Blessed are the dead that the rain rains on proverbial saying, early 17th century; a similar belief to that in, happy is the bride that the sun shines on.
dead cat bounce a misleading sign of vitality in something that is really moribund. A dead cat will not bounce, although if dropped from a sufficient height it might appear to do so. The expression was coined in the late 20th century by Wall Street traders for the situation when a stock or company on a long-term, irrevocable downward trend suddenly shows a small temporary improvement.
dead in the water unable to function effectively. Originally used of a ship, meaning ‘unable to move’.
dead letter box a place where messages can be left and collected without the sender and recipient meeting.
deadline historical term for a line drawn around a prison, beyond which prisoners were liable to be shot.
dead man walking in the United States, a condemned prisoner making the final journey to the execution chamber.
dead meat used to suggest that someone is in serious trouble.
dead men don't bite proverbial saying, mid 16th century, meaning that killing an enemy puts an end to danger. According to Plutarch, the words ‘a dead man does not bite’ were used by Theodotus, a teacher of rhetoric, in advising the Egyptians to murder Pompey the Great when he sought refuge in Egypt after his defeat at Pharsalia in 48 bc. A similar story is told of Patrick, Lord Gray (d. 1612), who when pressing for the execution of Mary Queen of Scots in 1587, said, ‘A dead woman bites not.’

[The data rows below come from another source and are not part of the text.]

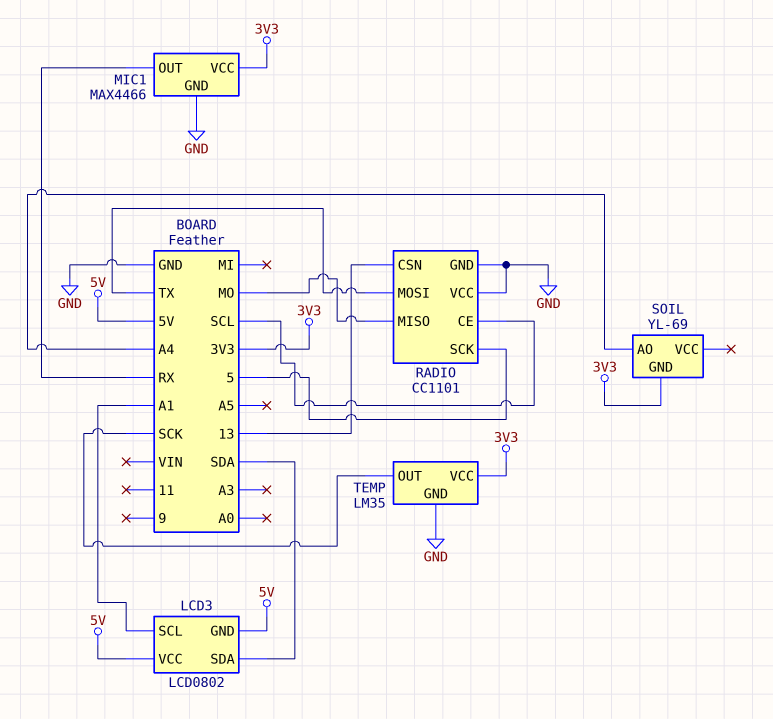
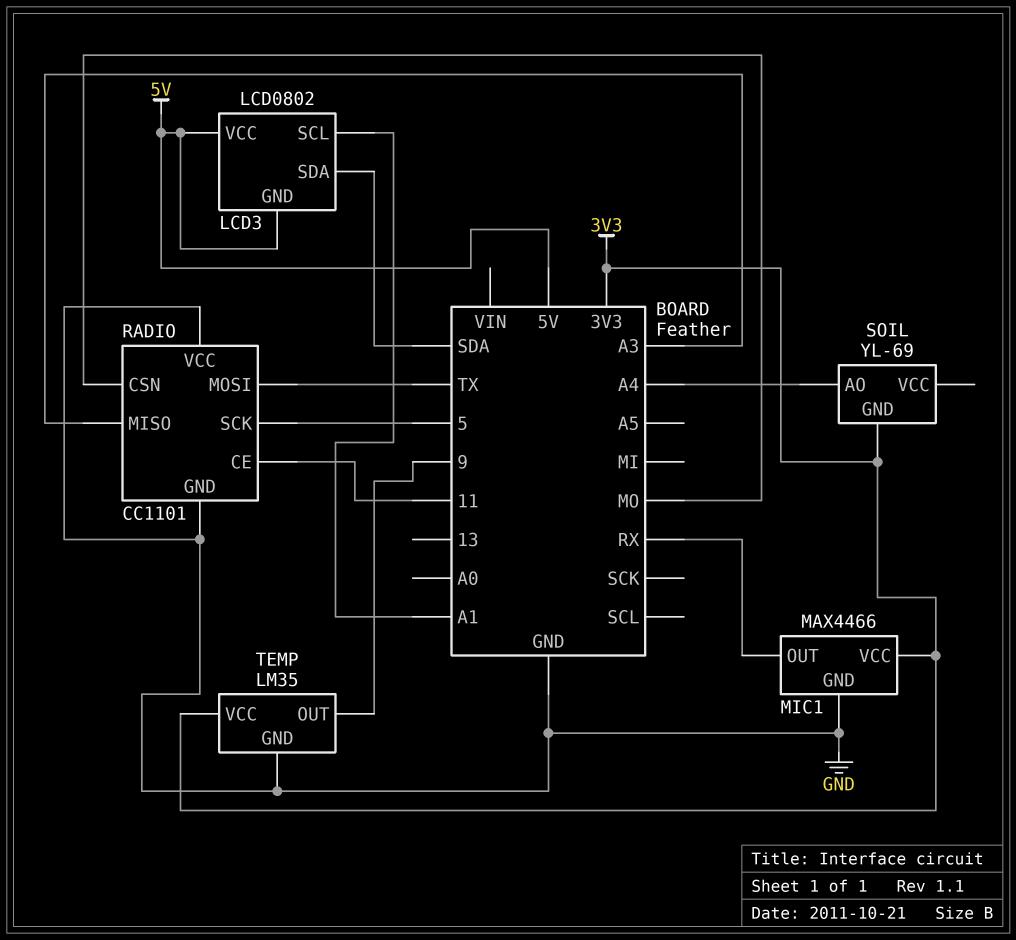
RADIO pin CE: SCL -> 11
RADIO pin CSN: 13 -> MO
RADIO pin MISO: MO -> A3
TEMP pin OUT: SCK -> 9

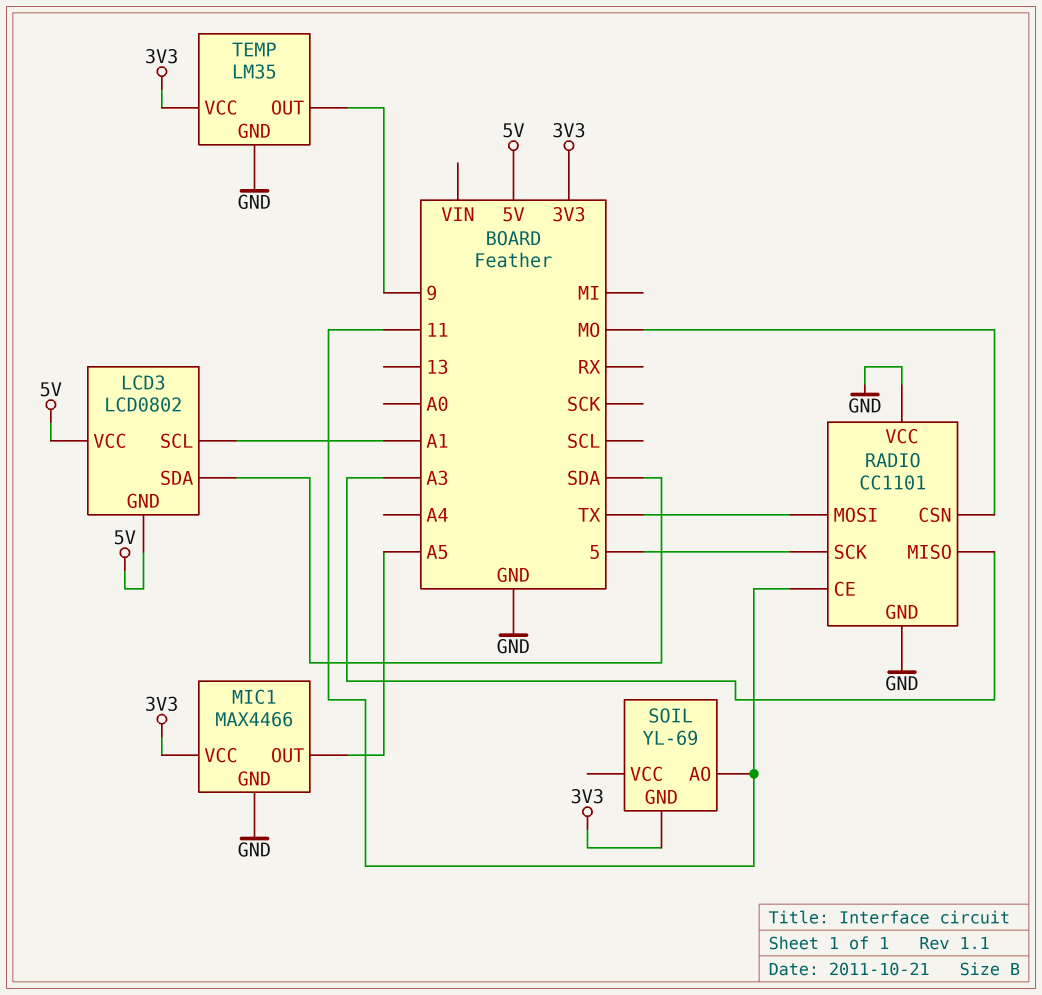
MIC1 pin OUT: RX -> A5
SOIL pin AO: A4 -> 11

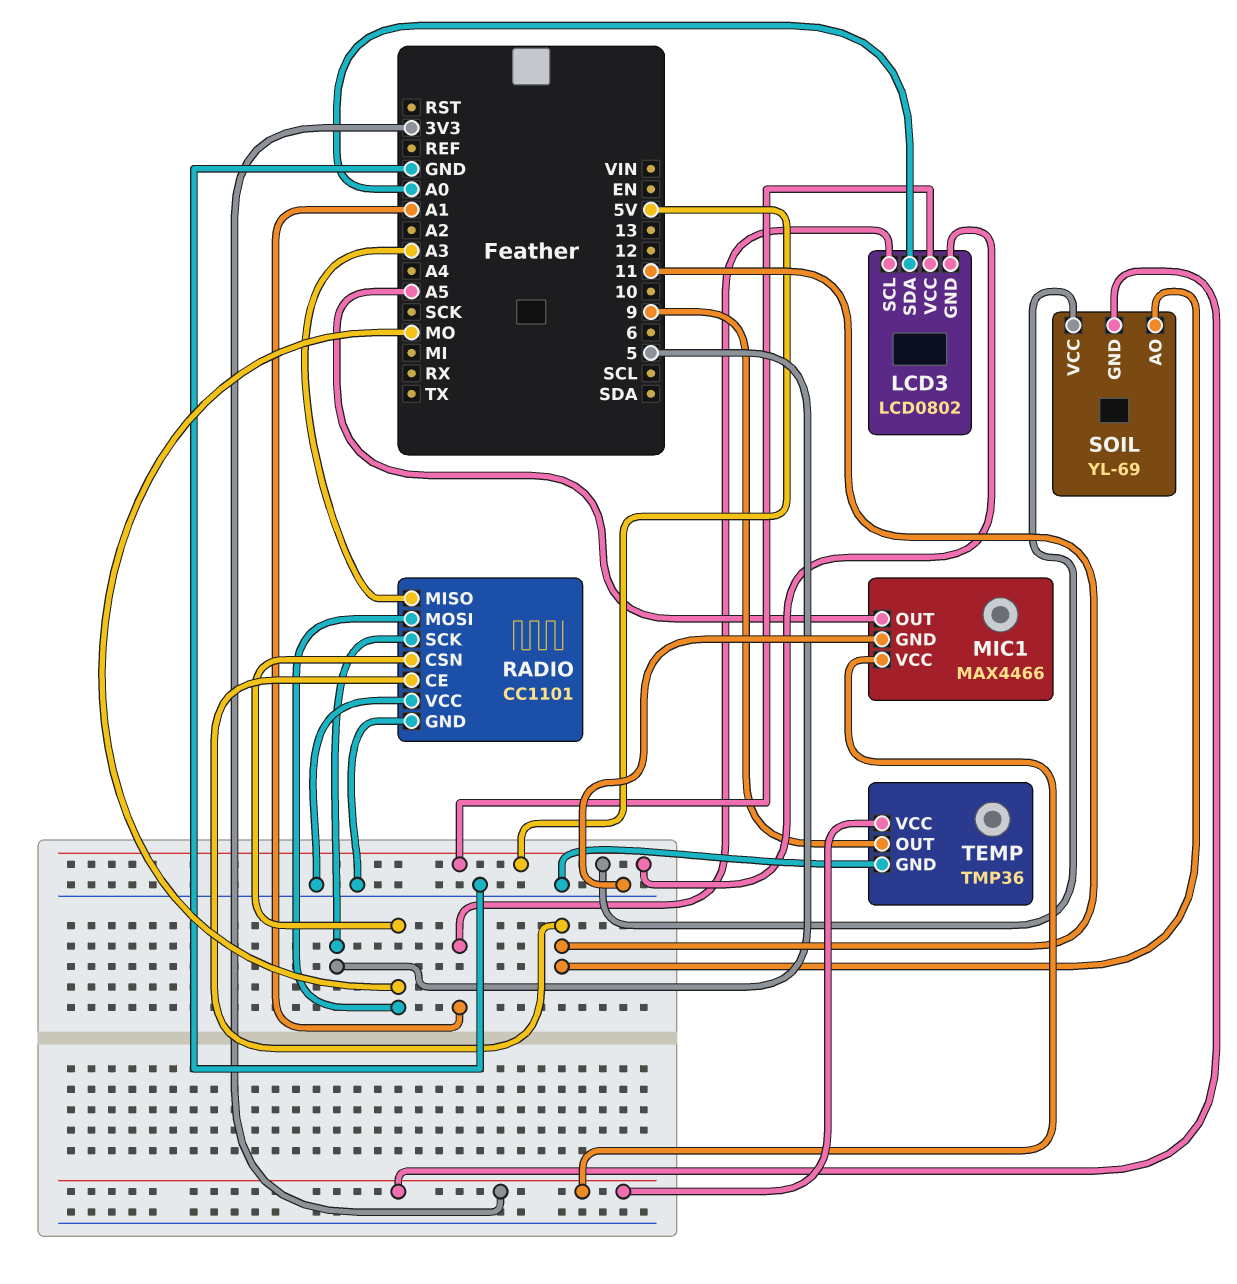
LCD3 pin SDA: SDA -> A0
RADIO pin MOSI: TX -> MO
SOIL pin VCC: none -> 5V
TEMP: LM35 -> TMP36

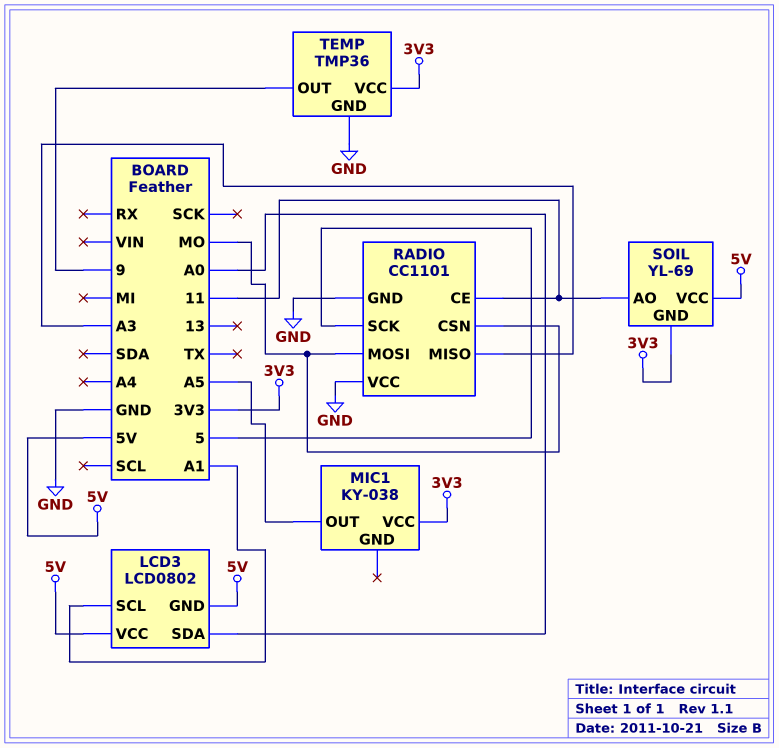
MIC1: MAX4466 -> KY-038
MIC1 pin GND: GND -> none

dead men tell no tales often used to imply that a person's knowledge of a secret will die with them. The saying is recorded from the mid 17th century, but a source from the mid 16th century has, ‘He that hath his body laden with meat and drink is no more meet to pray to God then a dead man is to tell a tale.’
dead white European male a writer, philosopher, or other significant figure whose importance and talents may have been exaggerated by virtue of his belonging to a historically dominant gender and ethnic group. The acronym DWEM is also used.
let the dead bury the dead proverbial saying, early 19th century, often used to mean that the past should be left undisturbed; with ultimate biblical allusion to Matthew 8:22, ‘Jesus said unto him, Follow me, and let the dead, bury their dead.’